**Stored data entries**.
========

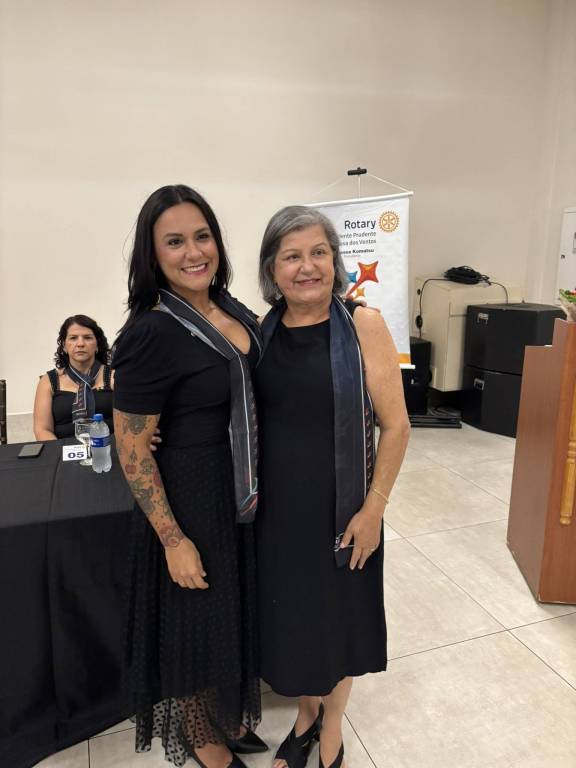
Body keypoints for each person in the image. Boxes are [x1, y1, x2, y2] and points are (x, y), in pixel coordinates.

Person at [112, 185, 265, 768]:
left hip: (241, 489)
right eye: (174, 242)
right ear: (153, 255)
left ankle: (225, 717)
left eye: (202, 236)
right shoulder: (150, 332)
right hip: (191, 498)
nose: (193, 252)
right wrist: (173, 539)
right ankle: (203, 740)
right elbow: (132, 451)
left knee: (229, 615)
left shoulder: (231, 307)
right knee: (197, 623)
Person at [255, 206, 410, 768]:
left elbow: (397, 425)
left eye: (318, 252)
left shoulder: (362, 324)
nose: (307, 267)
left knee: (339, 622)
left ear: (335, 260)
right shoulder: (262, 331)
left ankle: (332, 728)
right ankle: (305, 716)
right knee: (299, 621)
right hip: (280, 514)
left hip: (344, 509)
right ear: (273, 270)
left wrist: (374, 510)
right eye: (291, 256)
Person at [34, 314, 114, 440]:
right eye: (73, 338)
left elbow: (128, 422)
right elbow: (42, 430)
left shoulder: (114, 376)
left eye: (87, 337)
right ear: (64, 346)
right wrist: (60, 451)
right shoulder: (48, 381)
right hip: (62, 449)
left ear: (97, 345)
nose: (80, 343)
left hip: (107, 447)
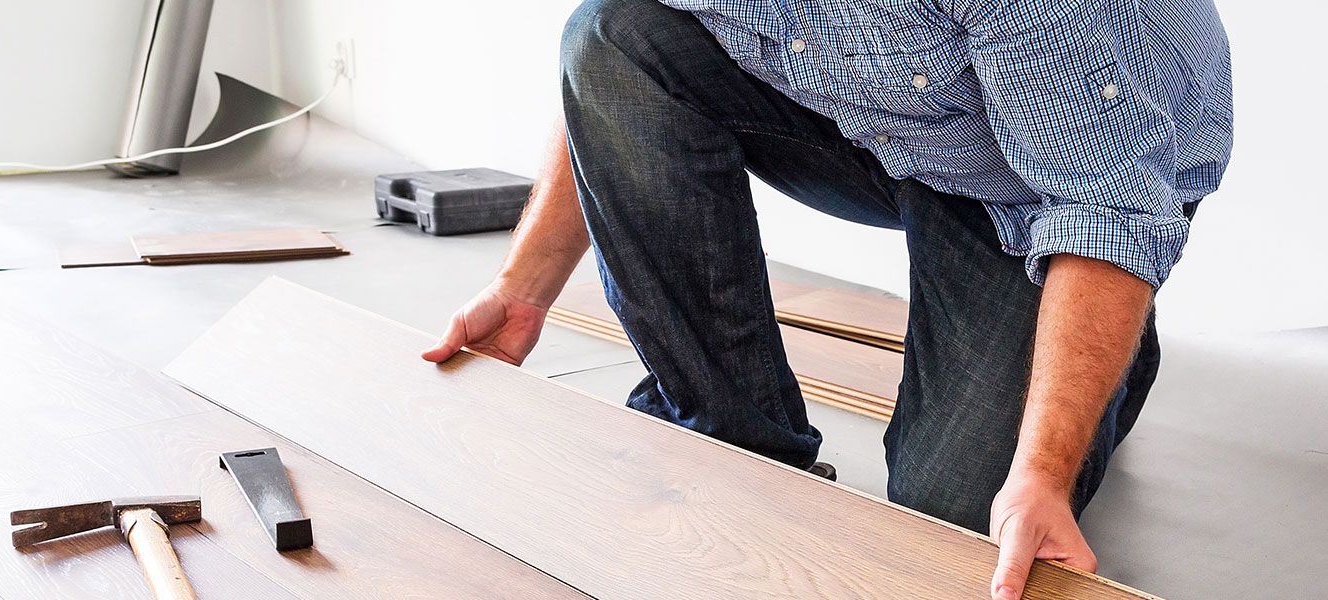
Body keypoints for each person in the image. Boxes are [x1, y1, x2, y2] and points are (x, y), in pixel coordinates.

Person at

========

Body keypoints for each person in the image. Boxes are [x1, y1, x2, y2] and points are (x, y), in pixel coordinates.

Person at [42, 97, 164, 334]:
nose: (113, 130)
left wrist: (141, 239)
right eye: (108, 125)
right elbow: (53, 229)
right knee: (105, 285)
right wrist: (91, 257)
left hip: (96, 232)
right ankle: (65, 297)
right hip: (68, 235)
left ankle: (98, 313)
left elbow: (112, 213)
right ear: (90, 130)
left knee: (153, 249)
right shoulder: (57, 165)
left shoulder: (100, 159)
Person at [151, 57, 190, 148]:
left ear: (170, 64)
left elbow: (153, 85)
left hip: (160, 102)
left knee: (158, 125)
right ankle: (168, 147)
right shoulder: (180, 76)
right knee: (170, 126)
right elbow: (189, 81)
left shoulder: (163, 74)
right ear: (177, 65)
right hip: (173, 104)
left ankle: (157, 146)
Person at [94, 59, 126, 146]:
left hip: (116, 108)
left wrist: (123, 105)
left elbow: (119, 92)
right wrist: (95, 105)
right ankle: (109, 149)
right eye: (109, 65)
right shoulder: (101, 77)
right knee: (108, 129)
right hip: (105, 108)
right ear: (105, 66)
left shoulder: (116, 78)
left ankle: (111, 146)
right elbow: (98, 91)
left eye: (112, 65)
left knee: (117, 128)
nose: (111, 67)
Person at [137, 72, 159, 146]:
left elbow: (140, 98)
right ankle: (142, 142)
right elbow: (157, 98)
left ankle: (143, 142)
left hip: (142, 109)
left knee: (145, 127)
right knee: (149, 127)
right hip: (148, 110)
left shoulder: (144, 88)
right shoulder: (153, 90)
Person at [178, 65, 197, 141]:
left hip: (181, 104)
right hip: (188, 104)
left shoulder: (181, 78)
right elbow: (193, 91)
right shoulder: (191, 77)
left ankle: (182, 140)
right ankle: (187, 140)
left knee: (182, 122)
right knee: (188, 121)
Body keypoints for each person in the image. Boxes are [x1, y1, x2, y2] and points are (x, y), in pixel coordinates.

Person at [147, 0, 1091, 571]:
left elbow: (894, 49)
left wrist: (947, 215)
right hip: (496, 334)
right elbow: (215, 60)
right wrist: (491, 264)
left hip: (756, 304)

========

**Assignment**.
Each line above from the one with "left wrist: (947, 215)" up to and including the one with "left hip: (756, 304)" must be set down exactly, and no line outside that span may appear.

**Finished exercise**.
left wrist: (947, 215)
right hip: (496, 334)
right elbow: (215, 60)
right wrist: (491, 264)
left hip: (756, 304)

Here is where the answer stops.